Mit großem Interesse betrachtete ich kürzlich die Kleiderauswahl beim Unity in Denim Café im Chengduer Künstler- und Startup Block U37. Die UIDs sind ein kleines Franchise-Unternehmen von Cafés, die sich mit der Kombination aus Café, Craftbeer-Pub, Barbershop und einer Auswahl an passender Mode ganz dem Retro-Trend verschrieben haben. Der Kontrast zum umliegenden Viertel könnte kaum größer sein: Draußen an der Hauptstraße rauscht der Verkehr vorbei, Nieselregen fällt auf die Passanten, die vorbei an Hotpot-Restaurants, Bäckereien und verlassen wirkenden Bankgebäuden eiligen Schrittes ihres Weges gehen. Um die Ecke wird eine neue U-Bahnlinie gebaut, morgens hüllt der Smog, abends die Dunkelheit die schmucken Hochhäuser an der nächsten Kreuzung ein.
Vor dem Eingang zu U37 flickt ein Schuster bis tief in die Nacht die Schuhe seiner Kunden. Vor den kleinen Läden in dieser Straße hängen Schweinerippen, Leber und frisch gemachte Würste an langen Fleischerhaken im Freien. Das UID Café dagegen liegt im warmen, gelben Licht der Glühlampen. Zwei US-Flaggen hängen im großen Schrankraum und nicht weniger als vier schwere Motorräder und zwei Vespas dienen als Dekoration. Dazwischen hohe Regale, gefüllt mit alten Motorradhelmen, Modellflugzeugen und einer Auswahl an Retro-Mode. Im hinteren Eck setzt der Barbier gerade mit einem Rasiermesser die Konturen im Haarschnitt seines Kunden. Die Tische laden zum Verweilen ein und viele der Kunden scheinen hier viel Zeit zu verbringen. Zusammen mit dem Personal begutachten sie die neuesten Westen und Hüte im Sortiment.
Was ist Retro?
Der Retro-Trend hat in Europa, den USA und Japan schon länger Konjunktur. Grob gefasst ist damit ein Wiederaufleben von Ästhetiken der 1920er bis 1960er gemeint. Charakteristisch für den detailverliebten Stil sind Kleidungsstücke unterer sozialer Schichten, allen voran der britischen Arbeiterklasse der 1920er und 1930er sowie der jungen Kriegs- und ersten Nachkriegsgeneration aus den USA. Auffallend sind teils aus grobem Stoff, teils auf feinem Tweed gefertigte dreiteilige Anzüge, speziell Westen, schwere und dunkle Jeans, Hosenträger, schmucklose aber hochwertige lederne Halbstiefel, simple Brillengestelle und eine Vielzahl an Kopfbedeckungen. Von den fülligen Newsboycaps über flache Schiebermützen, Bowler in allen Farben des Regenbogens, Trilbys bis hin zum Walter-White-Gedächtnishut Pork Pie finden sich alle denkbaren Modelle wieder.

- [BEREITGESTELLTE ANGABEN]:
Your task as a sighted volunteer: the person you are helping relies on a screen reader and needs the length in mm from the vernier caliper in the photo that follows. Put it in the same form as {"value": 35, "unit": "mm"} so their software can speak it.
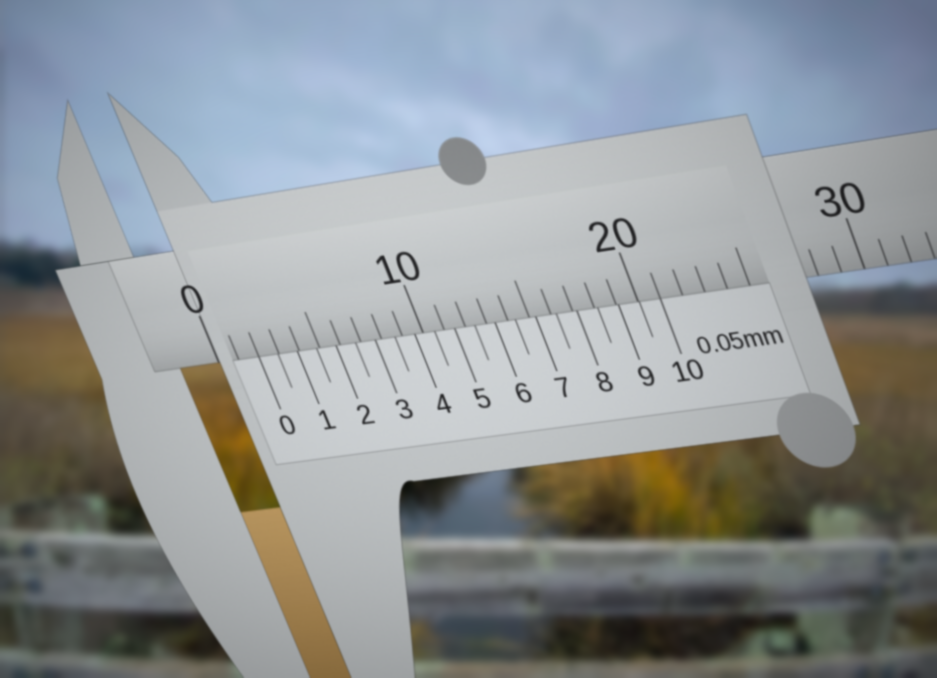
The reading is {"value": 2.0, "unit": "mm"}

- [FRAGEN ZUM MATERIAL]:
1: Welche Angebote kombinieren die UID-Cafés laut dem Text über das Unity in Denim Café?
2: Schreibe den Text über das Unity in Denim Café und den Retro-Trend im Anschluss an seinen letzten Satz weiter.

- [ANTWORTEN JE AUFGABE]:
1: Sie kombinieren Café, Craftbeer-Pub, Barbershop und eine Auswahl an passender Mode.

2:
Ergänzt wird dieses Grundbild bei vielen Kunden noch durch schwere, lederne Motorradjacken und optional eine Auswahl eleganter Tattoos auf Arm und Hand. Die Mützen und Hüte sind grundsätzlich unisex und werden que(e)rfeldein getragen. Zeitlos elegant, ist Coco Chanels “kleines Schwarzes” noch immer die Krönung vieler Abendgarderoben, Audrey Hepburn noch immer eine Stilikone. Feminine Retro-Mode fährt zweigleisig und verfolgt dabei den Kampf um (textile) Selbstbestimmung nach. Manchmal wird der männliche Hose-Hemd-Hosenträger-Hut-Stil direkt übernommen. Spezifischer feminin sind die rebellischen Flapper der 1920er mit Swing- und Charleston-Kleidern, sowie die im Rockabilly (dann treffender Rockabella) gesammelten Elemente, darunter die bekannten Kleider aus mit starken Farben kontrastierten Karo- und Polkadotmustern, geknotete Blusen, Bandanas als Haarband und Latzhosen.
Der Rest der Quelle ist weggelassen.